Prise de cirq’ est le plus gros événement de cirque actuel de la région. Porté par l’association Cirq’ônflex, il vise à « explorer toute la richesse de la création du cirque contemporain et convier un large public autour d’un panorama exigeant et innovant ». Un chapiteau, des clowns, du jonglage… mais pas que. Loin de là, même. Bref, on a voulu savoir si ce truc était un peu ouaouache, ou carrément ouaouache. Éléments de réponse avec Natan Jannaud, coordinateur de la structure.

Prise de cirq

Tu peux nous raconter la genèse de Cirq’Ônflex ? J’ai créé l’association avec Anne-Laure Léonard et d’autres étudiants de l’IUP Denis Diderot en 2007/2008. Au début elle n’avait pas forcément pour vocation d’être professionnelle, c’était un projet d’études, dans lequel les gens passionnés par le cirque se sont réunis pour créer un projet d’action culturelle. Petit à petit, on s’est dit pourquoi pas aller plus loin. Puis c’est devenu un festival, Prise de cirq’, qui était au départ beaucoup dans la rue Berbisey et un peu au Théâtre Mansart. Enfin sont arrivés les premiers emplois aidés, et à présent, le but c’est d’être une structure culturelle professionnelle, même si ce n’est pas facile.

Et toi, comment tu t’es retrouvé ici ? Je suis originaire de Haute-Marne, je fais partie de cette diaspora. (rires) Je suis venu à Dijon pour mes études.

T’es sensible à la chose culturelle depuis tout petit ? Non, la culture -comme aller au théâtre, par exemple- j’y suis arrivé sur le tard. C’est par la musique que j’ai commencé, car c’est ce qui était le plus facile d’accès.

Et le cirque ? C’est un art un peu « charnière ». J’ai fait mes premières armes dans le secteur de l’éducation populaire, j’ai été animateur puis directeur de colo et c’est là que j’ai découvert le cirque, organisé des festivals en tant que bénévole également… Ce petit monde de l’associatif et de l’éducation populaire, c’est ce qui m’a amené au cirque et le cirque m’a amené à m’intéresser à plein d’autres choses, au théâtre, à la danse. C’est vrai que je n’ai pas le profil type du cultureux qui baigne dans ce milieu depuis tout petit. Quand on me demande si je bosse dans la culture, je dis que non, que je bosse dans le cirque et que ce n’est pas vraiment la culture. (rires)
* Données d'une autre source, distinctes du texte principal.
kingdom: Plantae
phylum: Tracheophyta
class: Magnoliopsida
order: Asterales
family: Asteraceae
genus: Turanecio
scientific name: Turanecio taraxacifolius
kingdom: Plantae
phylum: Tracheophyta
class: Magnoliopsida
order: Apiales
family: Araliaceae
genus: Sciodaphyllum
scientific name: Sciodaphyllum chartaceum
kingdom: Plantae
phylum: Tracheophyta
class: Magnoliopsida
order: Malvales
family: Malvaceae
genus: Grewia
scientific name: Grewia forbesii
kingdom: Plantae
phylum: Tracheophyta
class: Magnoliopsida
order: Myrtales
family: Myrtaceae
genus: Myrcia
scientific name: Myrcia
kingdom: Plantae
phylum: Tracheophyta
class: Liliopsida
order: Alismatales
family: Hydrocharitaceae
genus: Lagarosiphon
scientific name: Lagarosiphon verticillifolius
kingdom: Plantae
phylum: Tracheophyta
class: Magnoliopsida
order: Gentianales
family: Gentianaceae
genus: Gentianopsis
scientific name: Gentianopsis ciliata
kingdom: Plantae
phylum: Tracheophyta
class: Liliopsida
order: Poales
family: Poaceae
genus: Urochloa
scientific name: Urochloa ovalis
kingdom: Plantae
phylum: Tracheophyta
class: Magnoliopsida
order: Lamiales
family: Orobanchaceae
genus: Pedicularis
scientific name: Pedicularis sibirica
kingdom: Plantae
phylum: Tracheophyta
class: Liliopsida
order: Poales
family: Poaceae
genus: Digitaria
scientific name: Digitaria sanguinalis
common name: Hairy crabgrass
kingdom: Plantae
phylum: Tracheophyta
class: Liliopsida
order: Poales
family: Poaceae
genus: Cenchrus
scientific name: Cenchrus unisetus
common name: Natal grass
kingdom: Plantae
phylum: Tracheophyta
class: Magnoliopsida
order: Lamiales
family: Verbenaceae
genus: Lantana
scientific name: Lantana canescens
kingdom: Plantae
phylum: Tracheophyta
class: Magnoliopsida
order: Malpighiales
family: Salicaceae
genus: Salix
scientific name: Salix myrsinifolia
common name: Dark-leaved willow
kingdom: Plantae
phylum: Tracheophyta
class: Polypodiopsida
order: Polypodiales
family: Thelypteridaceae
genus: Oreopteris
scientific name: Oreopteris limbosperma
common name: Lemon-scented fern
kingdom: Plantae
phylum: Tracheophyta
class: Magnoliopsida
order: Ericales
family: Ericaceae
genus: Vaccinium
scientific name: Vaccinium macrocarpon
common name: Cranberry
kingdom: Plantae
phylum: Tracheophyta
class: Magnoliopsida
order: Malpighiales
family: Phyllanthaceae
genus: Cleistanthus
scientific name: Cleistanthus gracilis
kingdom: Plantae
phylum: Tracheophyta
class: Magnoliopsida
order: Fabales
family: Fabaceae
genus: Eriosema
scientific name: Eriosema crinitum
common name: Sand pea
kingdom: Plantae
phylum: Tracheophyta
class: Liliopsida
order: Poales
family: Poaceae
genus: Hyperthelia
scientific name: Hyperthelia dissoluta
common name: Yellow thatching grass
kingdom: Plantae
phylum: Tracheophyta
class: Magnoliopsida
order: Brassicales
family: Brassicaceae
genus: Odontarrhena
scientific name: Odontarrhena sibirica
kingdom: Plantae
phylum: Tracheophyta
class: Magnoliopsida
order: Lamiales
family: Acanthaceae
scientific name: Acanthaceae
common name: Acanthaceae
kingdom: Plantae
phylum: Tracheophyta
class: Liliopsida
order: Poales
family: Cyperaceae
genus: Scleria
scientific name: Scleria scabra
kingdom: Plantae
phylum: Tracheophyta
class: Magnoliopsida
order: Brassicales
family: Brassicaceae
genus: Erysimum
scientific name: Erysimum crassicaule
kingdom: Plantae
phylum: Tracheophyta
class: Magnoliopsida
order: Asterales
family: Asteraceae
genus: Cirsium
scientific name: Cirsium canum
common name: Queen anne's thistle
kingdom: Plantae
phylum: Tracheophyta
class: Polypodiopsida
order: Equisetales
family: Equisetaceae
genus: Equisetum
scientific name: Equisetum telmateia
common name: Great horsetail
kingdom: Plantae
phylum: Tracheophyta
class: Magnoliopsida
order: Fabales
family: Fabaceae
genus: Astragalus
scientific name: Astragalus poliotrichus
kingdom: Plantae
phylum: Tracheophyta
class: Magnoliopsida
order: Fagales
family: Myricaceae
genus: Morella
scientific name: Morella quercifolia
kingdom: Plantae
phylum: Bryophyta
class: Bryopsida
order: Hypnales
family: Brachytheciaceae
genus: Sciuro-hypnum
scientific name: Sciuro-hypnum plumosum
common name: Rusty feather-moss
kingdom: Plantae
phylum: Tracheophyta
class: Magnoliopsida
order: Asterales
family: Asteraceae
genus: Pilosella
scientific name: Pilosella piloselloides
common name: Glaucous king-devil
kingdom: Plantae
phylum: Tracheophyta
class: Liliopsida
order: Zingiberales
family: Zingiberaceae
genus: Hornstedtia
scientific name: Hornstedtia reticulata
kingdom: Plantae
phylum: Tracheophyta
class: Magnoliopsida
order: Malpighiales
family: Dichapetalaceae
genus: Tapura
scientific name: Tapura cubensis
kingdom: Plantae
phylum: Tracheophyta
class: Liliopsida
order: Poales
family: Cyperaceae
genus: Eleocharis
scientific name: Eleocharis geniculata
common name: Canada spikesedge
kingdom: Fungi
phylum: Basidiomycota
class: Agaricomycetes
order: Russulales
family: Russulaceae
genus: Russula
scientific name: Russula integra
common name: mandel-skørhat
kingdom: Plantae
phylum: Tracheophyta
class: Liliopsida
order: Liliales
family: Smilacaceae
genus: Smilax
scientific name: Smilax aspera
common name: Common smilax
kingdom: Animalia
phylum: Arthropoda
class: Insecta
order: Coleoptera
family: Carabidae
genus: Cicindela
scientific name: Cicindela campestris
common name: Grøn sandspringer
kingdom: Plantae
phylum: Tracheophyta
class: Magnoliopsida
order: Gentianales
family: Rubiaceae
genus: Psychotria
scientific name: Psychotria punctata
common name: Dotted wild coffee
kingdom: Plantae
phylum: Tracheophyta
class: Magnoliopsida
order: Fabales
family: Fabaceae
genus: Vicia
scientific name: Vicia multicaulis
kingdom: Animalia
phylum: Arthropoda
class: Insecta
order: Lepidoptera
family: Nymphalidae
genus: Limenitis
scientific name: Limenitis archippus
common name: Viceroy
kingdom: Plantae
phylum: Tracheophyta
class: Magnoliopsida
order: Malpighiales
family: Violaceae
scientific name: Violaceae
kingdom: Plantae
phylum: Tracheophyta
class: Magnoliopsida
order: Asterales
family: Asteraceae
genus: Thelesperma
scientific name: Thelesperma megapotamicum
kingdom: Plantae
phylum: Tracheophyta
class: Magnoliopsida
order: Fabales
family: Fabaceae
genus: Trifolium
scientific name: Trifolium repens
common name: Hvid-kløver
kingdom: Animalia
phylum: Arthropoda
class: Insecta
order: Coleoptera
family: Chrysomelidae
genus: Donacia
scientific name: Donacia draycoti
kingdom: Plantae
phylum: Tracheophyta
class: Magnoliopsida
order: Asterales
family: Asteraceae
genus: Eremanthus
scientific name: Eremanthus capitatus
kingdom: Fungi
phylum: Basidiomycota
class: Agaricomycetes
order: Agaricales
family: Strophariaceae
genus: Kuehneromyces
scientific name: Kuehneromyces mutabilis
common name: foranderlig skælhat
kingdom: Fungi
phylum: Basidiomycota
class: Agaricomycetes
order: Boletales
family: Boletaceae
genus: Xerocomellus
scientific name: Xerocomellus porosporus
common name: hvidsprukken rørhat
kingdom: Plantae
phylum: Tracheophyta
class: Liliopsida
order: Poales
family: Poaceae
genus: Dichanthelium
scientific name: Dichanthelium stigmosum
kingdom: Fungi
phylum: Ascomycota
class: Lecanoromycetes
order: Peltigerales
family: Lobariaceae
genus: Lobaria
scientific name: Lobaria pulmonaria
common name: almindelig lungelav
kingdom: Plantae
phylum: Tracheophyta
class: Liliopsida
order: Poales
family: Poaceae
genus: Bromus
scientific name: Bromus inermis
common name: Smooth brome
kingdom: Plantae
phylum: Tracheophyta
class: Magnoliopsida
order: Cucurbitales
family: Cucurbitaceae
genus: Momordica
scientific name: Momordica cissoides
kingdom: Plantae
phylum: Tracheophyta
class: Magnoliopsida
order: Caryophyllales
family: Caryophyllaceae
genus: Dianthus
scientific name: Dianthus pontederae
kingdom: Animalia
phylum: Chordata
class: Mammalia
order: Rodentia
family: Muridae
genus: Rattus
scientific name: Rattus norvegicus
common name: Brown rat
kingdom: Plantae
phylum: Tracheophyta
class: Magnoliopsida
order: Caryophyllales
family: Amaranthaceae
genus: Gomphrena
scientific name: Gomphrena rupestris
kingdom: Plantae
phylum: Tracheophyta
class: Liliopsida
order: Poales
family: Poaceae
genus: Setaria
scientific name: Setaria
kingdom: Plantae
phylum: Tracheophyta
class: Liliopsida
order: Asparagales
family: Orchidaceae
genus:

Prise de cirq’ se présente comme un festival autour du cirque actuel, contemporain. C’est important ces qualificatifs ? Oui, pour les gens tout ceci est encore très confus je pense. Si on parle simplement de cirque, 75% des gens vont penser au cirque traditionnel, avec les animaux. On le voit bien quand on monte le chapiteau, les gens viennent nous voir et nous demandent où sont les animaux. On a quand même une base historique qui est le cirque traditionnel, avec des disciplines artistiques et surtout des techniques comme le trapèze, le jonglage, toutes ces choses là. Le chapiteau, c’est aussi quelque chose qui est resté. Mais j’identifie quand même le cirque contemporain plus proche du théâtre ou de la danse.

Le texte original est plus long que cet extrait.